MHWilliams
Member
Then Kennedy, a longtime State Department official, explained what he wanted in return: “There’s an email. I don’t believe it has to be classified.”
The email was from Hillary Clinton’s private server, and Kennedy wanted the FBI to change its determination that it contained classified information. McCauley and others ultimately rejected the request, but the interaction — which McCauley said lasted just minutes over maybe two conversations — has become the latest focal point of the bitter 2016 presidential campaign.
Discussions on whether information in classified or not are rather normal. In this case, all the emails were previously unclassified and in its review the FBI decided one was classified now.
According to a summary of his interview, the international operations division had been trying to reach Kennedy on an unrelated matter for some months, and Kennedy called back wanting to talk about Clinton’s emails. Kennedy, the international operations official told investigators, said he wanted to change the classification of a Clinton email that was causing problems. The State Department was reviewing the emails for release under the Freedom of Information Act. It had submitted some emails — all of which were marked unclassified — for the FBI to review, and the FBI determined that at least one appeared to contain classified information.
FBI agent asks Kennedy for a favor.
In an hour-long interview with The Washington Post, his first public comments on the matter, McCauley acknowledged that he offered to do a favor in exchange for another favor, but before he had any inkling of what Kennedy wanted. The FBI and the State Department have denied that McCauley and Kennedy ever engaged in a “quid pro quo.”
FBI agent takes a look at the email and asks a colleague about it. After more detail is given, FBI agent says there's nothing to be done. Email becomes classified.
McCauley, who has since retired from the FBI, said he asked Kennedy to send him the email in question and then inquired with another bureau official about it because he had only a partial understanding of the request. McCauley said that when he learned the missive concerned the attack on the U.S. diplomatic facility in Benghazi, Libya, he told Kennedy he could not help him.
“I said, ‘Absolutely not, I can’t help you,’ and he took that, and it was fine,” said McCauley, who was the FBI’s deputy assistant director for international operations from 2012 to 2015.
In a statement released by the State Department, Kennedy said he reached out because he wanted “to better understand a proposal the FBI had made to upgrade one of former Secretary Clinton’s emails prior to its public release,” and that McCauley raised the topic of FBI slots in Iraq “as an entirely separate matter.” He said he could not speak to McCauley’s recollection but insisted: “There was no quid pro quo, nor was there any bargaining. At no point in our conversation was I under the impression we were bargaining.”
Also, the email in question: Agencies Clashed on Classification of Clinton Email, Inquiry Shows
The email they were struggling over was sent on Nov. 18, 2012, by William V. Roebuck, who oversaw the department’s office for North Africa and is now the American ambassador to Bahrain.

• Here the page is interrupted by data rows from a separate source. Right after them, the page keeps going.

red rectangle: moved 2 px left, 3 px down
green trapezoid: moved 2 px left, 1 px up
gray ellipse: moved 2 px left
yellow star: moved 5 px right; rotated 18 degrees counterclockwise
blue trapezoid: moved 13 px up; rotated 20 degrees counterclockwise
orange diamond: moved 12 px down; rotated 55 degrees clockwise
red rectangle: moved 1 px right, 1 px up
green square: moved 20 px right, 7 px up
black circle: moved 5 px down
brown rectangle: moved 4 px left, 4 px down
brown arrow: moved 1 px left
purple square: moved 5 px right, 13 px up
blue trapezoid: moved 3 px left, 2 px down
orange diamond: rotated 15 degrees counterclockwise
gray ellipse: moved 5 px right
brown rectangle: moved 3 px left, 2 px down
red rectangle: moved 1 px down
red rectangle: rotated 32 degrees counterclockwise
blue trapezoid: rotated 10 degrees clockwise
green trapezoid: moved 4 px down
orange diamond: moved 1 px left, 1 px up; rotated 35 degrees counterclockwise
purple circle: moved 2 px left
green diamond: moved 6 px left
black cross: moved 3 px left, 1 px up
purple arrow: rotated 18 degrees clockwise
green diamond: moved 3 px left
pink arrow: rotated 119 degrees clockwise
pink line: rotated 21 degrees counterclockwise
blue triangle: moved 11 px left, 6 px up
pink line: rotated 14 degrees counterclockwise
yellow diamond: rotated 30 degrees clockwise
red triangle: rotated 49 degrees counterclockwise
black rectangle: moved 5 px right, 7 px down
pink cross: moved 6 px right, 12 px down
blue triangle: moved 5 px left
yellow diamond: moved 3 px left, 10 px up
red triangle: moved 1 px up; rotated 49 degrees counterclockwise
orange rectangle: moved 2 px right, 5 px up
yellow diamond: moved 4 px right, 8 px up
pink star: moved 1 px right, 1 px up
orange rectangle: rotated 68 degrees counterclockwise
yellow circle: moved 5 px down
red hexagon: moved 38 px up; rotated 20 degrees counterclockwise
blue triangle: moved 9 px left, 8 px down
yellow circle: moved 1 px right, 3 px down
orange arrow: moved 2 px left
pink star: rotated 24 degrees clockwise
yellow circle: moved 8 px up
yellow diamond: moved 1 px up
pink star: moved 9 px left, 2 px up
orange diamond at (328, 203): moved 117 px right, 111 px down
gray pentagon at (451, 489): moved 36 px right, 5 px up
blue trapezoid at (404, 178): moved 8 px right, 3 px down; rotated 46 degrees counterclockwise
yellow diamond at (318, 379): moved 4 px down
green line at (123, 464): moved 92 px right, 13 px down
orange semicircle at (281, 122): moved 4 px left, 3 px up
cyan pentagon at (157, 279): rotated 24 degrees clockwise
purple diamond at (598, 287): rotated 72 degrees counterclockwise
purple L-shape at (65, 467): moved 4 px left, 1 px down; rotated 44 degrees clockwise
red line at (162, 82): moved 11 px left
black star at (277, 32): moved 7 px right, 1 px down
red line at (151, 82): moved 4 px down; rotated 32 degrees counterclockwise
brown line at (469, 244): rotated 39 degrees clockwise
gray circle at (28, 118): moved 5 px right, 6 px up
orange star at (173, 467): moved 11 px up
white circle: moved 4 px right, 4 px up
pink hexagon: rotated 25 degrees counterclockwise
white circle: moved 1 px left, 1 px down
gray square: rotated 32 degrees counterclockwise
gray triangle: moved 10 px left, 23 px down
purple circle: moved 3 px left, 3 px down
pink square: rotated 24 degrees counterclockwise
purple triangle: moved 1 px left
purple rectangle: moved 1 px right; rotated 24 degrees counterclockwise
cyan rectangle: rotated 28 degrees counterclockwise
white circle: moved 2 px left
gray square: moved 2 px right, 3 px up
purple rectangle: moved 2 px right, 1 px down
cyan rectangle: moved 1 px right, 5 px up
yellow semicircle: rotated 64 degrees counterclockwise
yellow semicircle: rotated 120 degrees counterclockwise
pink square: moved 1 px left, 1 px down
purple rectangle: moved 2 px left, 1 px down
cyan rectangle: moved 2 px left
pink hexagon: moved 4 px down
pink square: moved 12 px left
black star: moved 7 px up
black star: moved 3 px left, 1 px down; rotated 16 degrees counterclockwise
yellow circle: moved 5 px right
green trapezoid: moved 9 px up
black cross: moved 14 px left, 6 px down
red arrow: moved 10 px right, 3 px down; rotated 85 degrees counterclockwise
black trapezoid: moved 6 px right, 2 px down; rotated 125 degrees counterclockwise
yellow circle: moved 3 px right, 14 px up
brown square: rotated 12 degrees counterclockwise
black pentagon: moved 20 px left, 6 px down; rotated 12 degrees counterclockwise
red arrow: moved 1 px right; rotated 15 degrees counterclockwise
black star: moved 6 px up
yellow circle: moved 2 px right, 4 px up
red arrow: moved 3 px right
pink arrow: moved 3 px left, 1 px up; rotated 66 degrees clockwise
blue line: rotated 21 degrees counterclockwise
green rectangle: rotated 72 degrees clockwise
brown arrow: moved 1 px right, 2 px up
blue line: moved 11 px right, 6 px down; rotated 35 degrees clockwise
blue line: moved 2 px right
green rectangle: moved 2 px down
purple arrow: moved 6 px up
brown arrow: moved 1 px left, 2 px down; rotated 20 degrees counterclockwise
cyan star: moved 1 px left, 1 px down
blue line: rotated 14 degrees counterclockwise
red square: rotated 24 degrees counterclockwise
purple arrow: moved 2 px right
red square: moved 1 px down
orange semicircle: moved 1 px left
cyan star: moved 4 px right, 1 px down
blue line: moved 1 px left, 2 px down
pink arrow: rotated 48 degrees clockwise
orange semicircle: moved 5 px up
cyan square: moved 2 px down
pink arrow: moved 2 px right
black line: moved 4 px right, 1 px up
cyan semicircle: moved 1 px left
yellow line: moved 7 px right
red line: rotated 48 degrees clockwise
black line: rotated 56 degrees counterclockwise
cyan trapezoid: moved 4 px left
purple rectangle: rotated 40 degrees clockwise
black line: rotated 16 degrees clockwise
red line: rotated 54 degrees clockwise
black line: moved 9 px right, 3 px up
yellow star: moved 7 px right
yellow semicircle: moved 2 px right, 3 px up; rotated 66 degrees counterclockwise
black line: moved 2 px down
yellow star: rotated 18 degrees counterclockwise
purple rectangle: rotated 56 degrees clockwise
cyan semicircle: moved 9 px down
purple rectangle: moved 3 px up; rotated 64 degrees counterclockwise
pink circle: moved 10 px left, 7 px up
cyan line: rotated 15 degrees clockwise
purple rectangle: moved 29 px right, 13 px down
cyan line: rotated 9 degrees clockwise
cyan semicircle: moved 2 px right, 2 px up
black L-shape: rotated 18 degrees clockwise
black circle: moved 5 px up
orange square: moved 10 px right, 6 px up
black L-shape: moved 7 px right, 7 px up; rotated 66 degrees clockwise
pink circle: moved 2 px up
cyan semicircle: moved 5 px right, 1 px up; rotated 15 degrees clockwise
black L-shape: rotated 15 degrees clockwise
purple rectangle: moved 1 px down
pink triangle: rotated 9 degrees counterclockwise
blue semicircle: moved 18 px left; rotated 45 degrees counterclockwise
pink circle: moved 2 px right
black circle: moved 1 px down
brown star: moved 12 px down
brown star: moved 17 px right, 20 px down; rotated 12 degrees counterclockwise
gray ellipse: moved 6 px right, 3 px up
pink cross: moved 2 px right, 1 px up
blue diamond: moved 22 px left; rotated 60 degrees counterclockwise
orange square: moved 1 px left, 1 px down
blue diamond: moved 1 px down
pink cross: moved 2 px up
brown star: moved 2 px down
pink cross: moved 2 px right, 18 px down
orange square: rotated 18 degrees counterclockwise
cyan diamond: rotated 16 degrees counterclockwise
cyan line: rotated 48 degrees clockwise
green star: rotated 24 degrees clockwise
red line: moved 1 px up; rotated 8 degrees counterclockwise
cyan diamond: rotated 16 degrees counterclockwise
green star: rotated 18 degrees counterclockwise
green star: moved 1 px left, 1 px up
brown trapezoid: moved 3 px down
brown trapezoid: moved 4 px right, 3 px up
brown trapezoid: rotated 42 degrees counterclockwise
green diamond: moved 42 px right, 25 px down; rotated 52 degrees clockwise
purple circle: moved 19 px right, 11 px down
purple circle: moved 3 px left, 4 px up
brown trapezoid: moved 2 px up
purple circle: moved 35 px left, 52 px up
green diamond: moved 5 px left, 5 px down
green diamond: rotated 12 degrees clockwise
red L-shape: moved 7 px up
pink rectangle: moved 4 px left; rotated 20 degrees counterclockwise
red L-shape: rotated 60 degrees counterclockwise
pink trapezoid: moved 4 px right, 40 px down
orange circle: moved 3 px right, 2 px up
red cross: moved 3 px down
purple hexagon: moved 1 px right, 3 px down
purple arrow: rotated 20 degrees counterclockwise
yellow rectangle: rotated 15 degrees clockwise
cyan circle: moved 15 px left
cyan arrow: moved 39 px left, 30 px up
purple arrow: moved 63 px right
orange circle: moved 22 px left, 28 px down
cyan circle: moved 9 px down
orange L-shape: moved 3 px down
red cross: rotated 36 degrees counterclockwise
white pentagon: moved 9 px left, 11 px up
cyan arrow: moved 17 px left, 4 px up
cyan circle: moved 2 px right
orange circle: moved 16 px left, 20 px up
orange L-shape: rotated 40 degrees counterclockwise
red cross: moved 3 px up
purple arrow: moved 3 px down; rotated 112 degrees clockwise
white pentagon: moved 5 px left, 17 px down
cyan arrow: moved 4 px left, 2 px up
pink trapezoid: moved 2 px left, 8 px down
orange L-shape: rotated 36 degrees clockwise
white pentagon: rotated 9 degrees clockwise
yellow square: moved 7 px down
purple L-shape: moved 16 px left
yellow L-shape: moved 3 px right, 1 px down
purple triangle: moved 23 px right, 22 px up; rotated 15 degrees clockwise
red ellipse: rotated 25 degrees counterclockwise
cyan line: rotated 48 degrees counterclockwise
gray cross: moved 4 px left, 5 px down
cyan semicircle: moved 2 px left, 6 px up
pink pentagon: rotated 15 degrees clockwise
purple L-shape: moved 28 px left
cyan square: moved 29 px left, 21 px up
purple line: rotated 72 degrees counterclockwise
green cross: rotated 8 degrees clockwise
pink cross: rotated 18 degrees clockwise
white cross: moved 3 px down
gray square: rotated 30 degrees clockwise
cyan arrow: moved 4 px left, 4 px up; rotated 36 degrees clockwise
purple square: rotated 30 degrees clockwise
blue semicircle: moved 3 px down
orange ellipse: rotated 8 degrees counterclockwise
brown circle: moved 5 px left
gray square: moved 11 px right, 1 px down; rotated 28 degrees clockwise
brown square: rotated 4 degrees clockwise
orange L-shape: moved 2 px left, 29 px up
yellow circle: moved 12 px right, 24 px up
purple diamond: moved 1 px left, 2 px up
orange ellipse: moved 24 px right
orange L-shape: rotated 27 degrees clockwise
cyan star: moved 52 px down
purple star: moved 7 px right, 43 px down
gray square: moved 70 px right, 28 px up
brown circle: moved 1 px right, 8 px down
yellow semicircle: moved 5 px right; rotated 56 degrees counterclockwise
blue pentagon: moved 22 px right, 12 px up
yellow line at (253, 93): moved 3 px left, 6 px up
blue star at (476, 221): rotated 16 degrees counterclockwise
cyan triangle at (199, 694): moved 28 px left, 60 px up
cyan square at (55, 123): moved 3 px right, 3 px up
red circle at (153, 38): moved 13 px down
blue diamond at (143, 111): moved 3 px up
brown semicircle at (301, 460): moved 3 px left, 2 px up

In it, he notified five other officials of the arrest of “several people” in Libya on suspicion they were connected with the Benghazi attack two months earlier. It was subsequently forwarded to senior officials at the department and then to Mrs. Clinton on her private email account by her deputy chief of staff, Jake Sullivan, with a short “f.y.i.” note.
The question is: do you feel Kennedy was within his rights to call and ask multiple FBI officials about the email in question? This is "the pressure" mentioned. Is that a problem or do you feel that's untoward?